Return the listing that follows exactly, with no pictures included.

*** Opening Data supplied ***

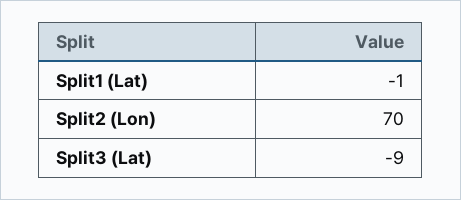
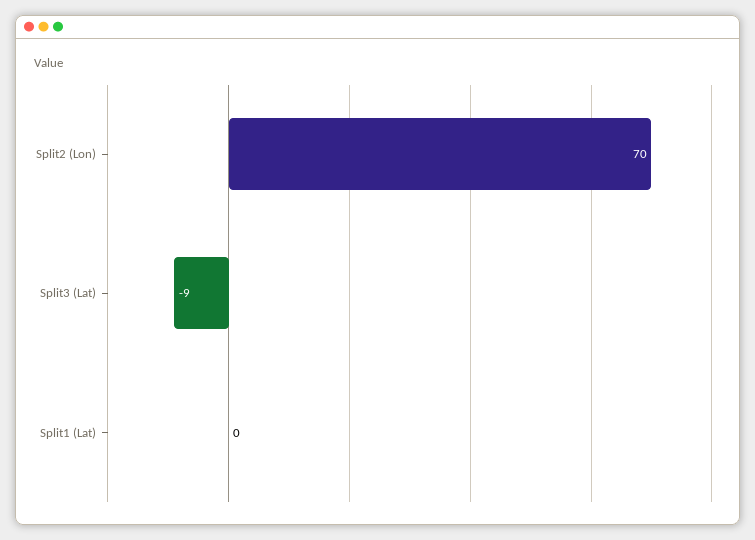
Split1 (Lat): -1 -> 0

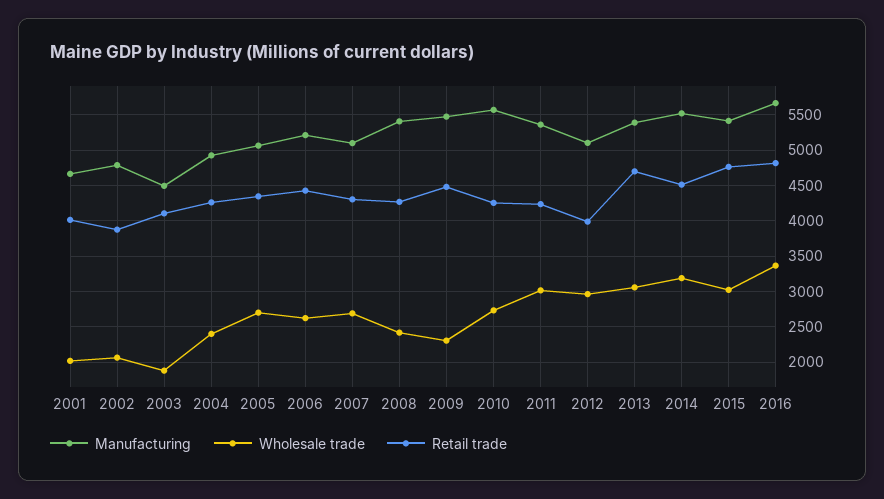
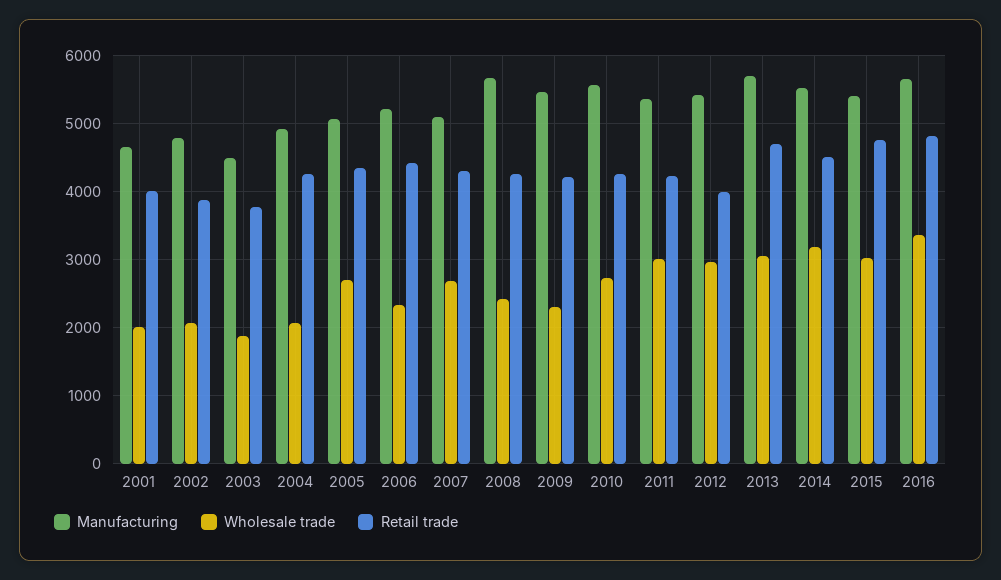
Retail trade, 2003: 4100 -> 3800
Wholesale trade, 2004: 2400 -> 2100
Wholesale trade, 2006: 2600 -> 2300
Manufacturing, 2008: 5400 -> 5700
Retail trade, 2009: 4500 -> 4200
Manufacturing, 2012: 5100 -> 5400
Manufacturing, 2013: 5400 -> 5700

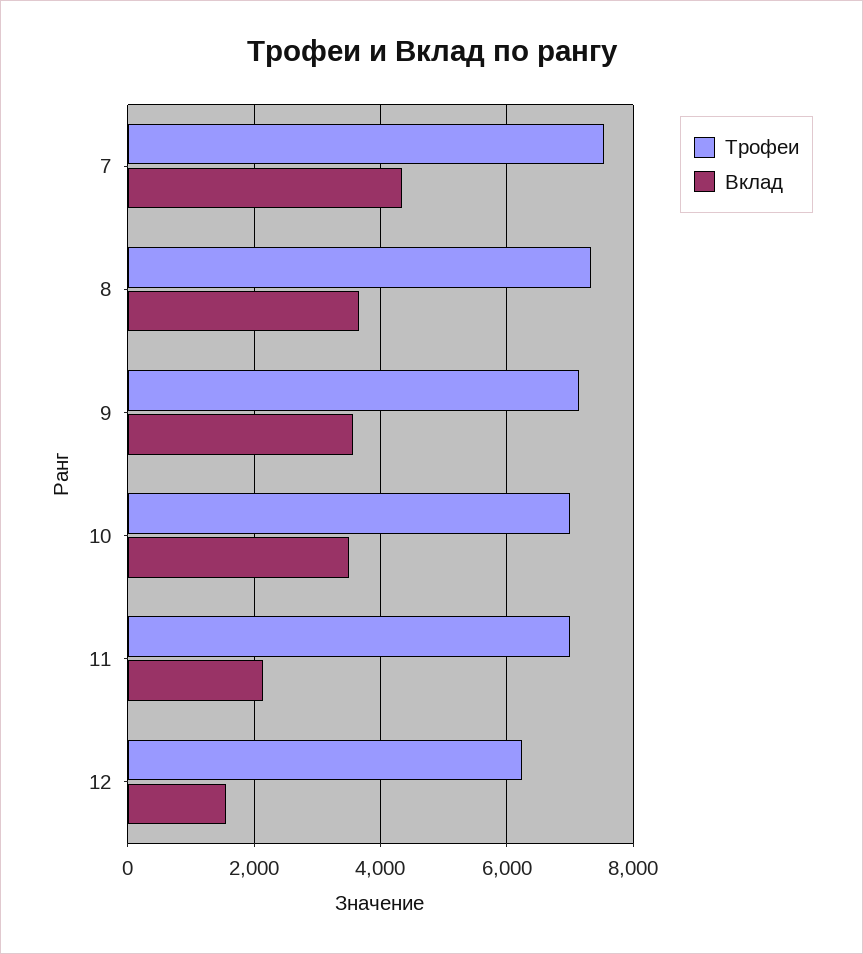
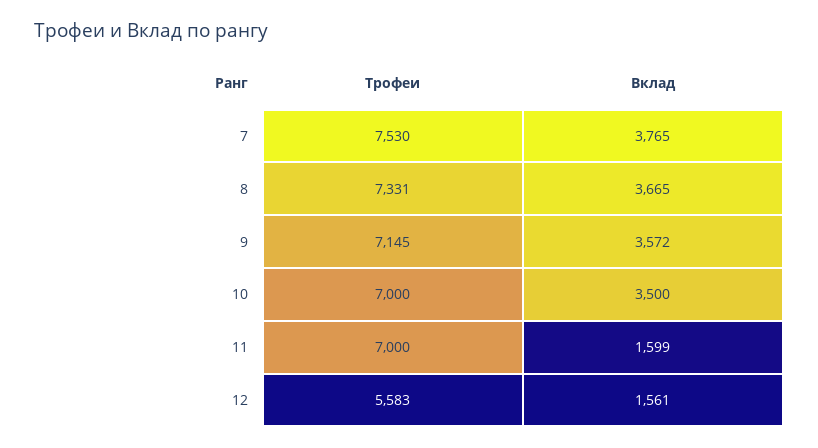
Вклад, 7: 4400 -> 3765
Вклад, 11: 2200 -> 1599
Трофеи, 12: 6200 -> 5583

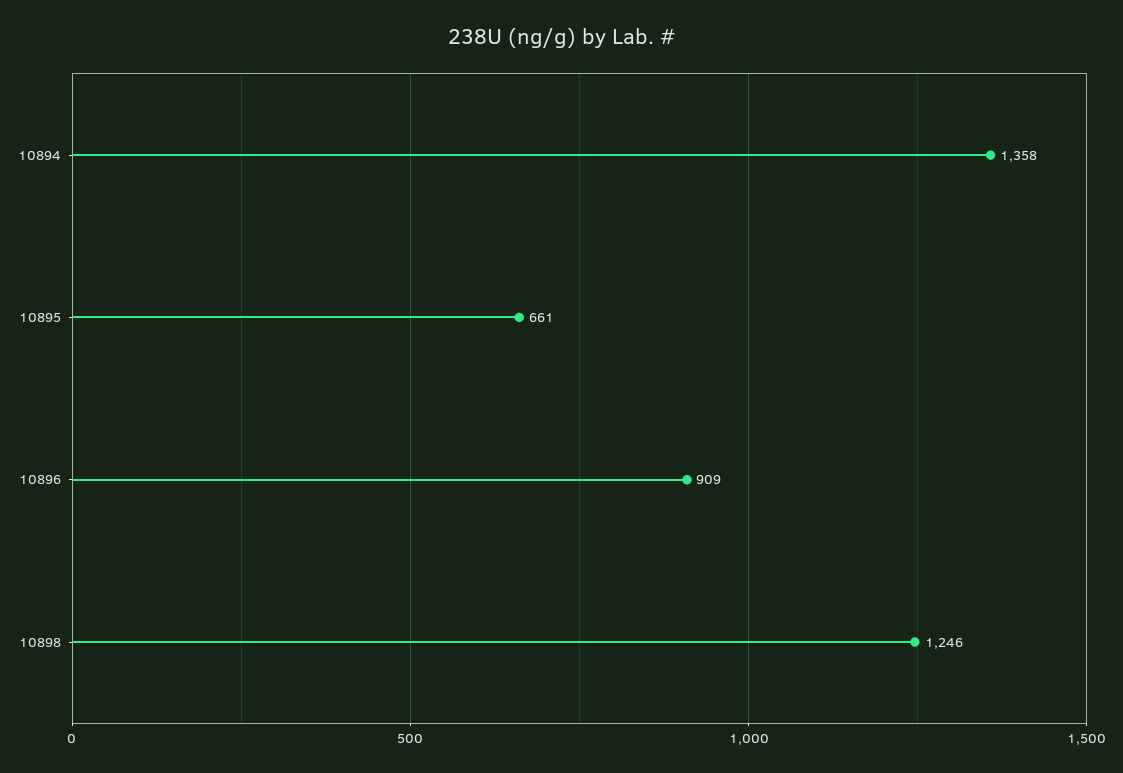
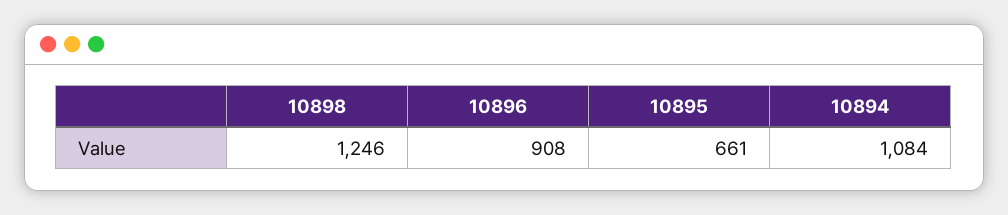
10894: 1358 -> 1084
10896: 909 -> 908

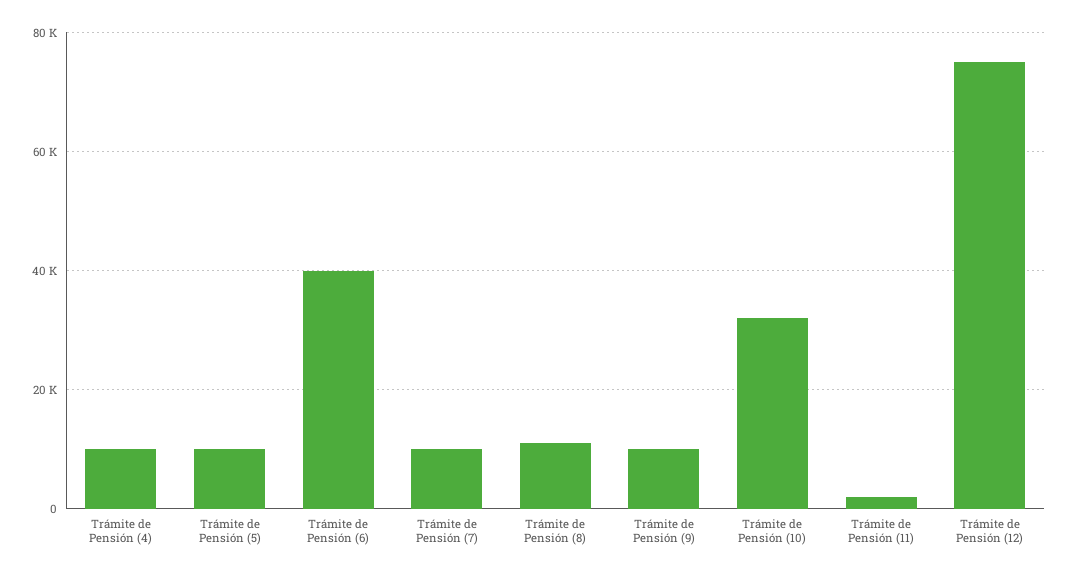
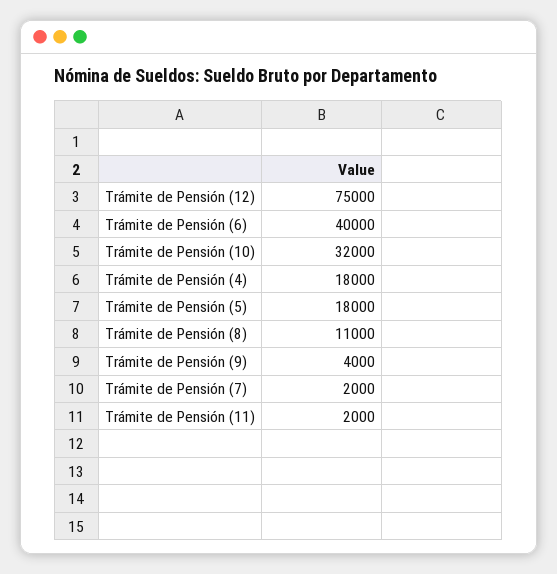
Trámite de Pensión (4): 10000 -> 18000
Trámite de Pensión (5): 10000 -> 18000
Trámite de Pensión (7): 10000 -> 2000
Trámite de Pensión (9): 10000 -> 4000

*** Closing Data supplied ***

Response area:
Split1 (Lat): -1 -> 0

Retail trade, 2003: 4100 -> 3800
Wholesale trade, 2004: 2400 -> 2100
Wholesale trade, 2006: 2600 -> 2300
Manufacturing, 2008: 5400 -> 5700
Retail trade, 2009: 4500 -> 4200
Manufacturing, 2012: 5100 -> 5400
Manufacturing, 2013: 5400 -> 5700

Вклад, 7: 4400 -> 3765
Вклад, 11: 2200 -> 1599
Трофеи, 12: 6200 -> 5583

10894: 1358 -> 1084
10896: 909 -> 908

Trámite de Pensión (4): 10000 -> 18000
Trámite de Pensión (5): 10000 -> 18000
Trámite de Pensión (7): 10000 -> 2000
Trámite de Pensión (9): 10000 -> 4000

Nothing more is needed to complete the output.